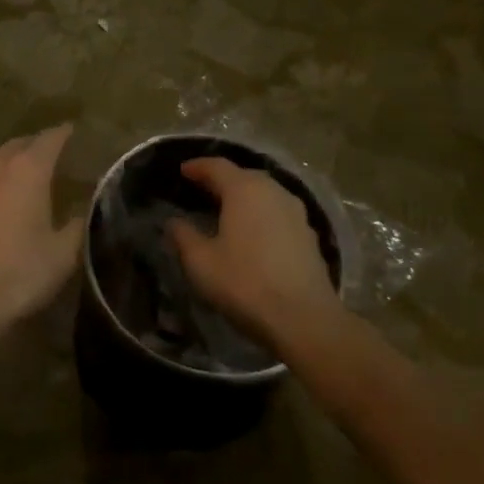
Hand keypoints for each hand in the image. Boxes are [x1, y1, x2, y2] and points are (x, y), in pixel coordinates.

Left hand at [0, 125, 83, 320]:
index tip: (74, 133)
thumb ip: (78, 224)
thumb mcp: (63, 253)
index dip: (64, 134)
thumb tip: (85, 210)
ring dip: (10, 168)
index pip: (50, 138)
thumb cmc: (20, 272)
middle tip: (52, 159)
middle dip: (36, 148)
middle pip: (19, 146)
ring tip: (24, 183)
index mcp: (27, 169)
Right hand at [167, 158, 337, 342]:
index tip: (182, 171)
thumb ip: (183, 236)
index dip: (198, 166)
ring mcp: (296, 213)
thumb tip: (174, 222)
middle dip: (222, 179)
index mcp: (245, 190)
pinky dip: (262, 215)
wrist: (303, 318)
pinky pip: (279, 213)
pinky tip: (253, 233)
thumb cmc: (244, 283)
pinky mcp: (309, 235)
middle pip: (245, 176)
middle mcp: (274, 192)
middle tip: (202, 189)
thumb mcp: (200, 262)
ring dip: (245, 197)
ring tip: (227, 210)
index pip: (218, 166)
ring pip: (265, 194)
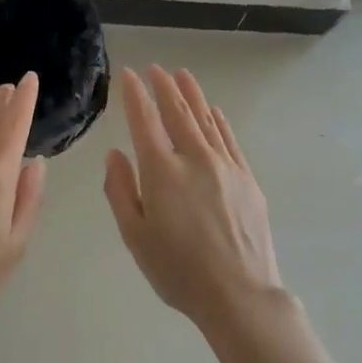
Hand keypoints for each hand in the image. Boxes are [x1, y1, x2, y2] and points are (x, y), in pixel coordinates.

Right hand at [103, 66, 285, 333]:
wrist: (239, 294)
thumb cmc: (178, 271)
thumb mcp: (135, 236)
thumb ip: (121, 191)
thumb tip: (115, 154)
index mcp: (162, 172)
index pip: (144, 121)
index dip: (135, 95)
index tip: (129, 75)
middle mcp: (194, 158)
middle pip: (177, 112)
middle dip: (164, 87)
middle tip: (155, 68)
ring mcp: (225, 165)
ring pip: (205, 119)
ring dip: (192, 95)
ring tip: (182, 75)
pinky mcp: (246, 178)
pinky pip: (229, 138)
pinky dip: (218, 120)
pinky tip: (213, 110)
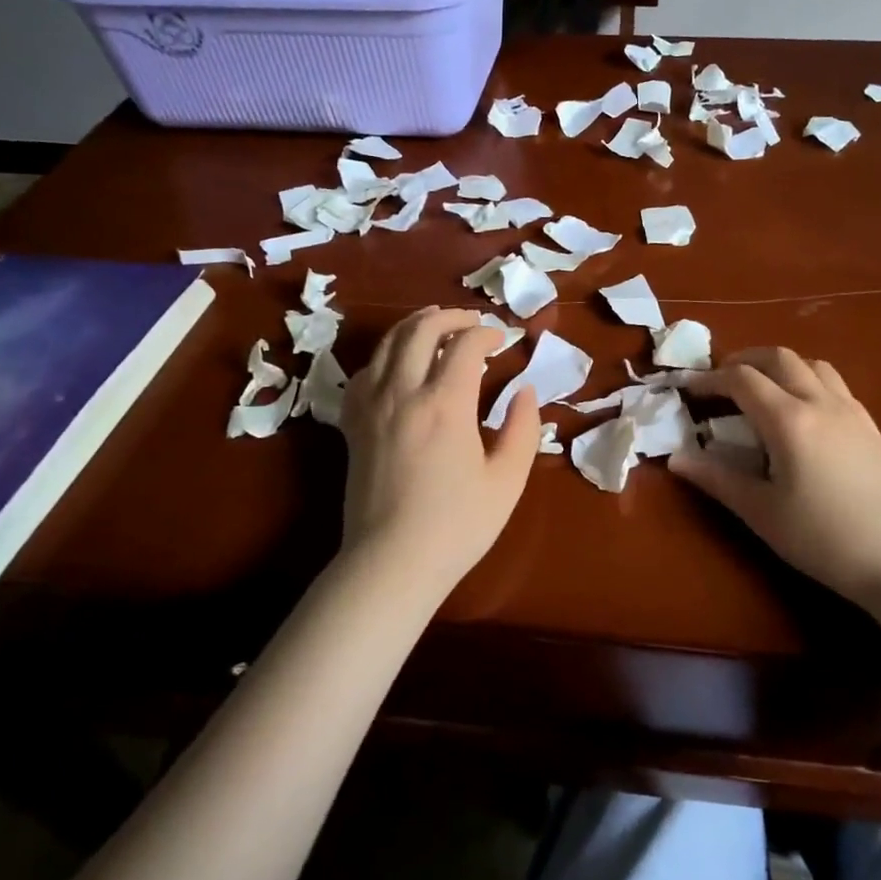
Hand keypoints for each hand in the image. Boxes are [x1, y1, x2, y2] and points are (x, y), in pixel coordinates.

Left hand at [339, 307, 539, 593]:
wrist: (392, 562)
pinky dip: (383, 356)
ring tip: (434, 324)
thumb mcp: (507, 481)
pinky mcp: (354, 425)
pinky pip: (363, 373)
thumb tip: (526, 392)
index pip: (465, 345)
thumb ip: (523, 429)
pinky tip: (395, 364)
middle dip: (449, 317)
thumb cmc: (457, 526)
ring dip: (413, 326)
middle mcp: (403, 393)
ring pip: (387, 344)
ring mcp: (372, 407)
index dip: (487, 333)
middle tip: (471, 322)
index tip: (503, 339)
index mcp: (445, 404)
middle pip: (420, 330)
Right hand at [670, 347, 880, 609]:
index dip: (711, 379)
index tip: (690, 390)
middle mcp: (820, 402)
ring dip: (780, 365)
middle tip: (722, 381)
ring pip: (811, 364)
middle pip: (778, 357)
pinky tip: (801, 411)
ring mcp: (851, 410)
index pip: (742, 379)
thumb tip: (676, 459)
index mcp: (789, 420)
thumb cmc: (821, 538)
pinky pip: (833, 383)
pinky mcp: (870, 424)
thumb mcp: (760, 511)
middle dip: (744, 360)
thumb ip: (716, 478)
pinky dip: (807, 380)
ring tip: (762, 389)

---------------

> [WHAT TO PRODUCE]: Copy out every line from the data above in which the word "Right" occurs.

> [TASK SOLUTION]:
Right hand at [167, 158, 337, 342]:
Right hand at [103, 66, 285, 333]:
Right hand at [670, 347, 880, 609]:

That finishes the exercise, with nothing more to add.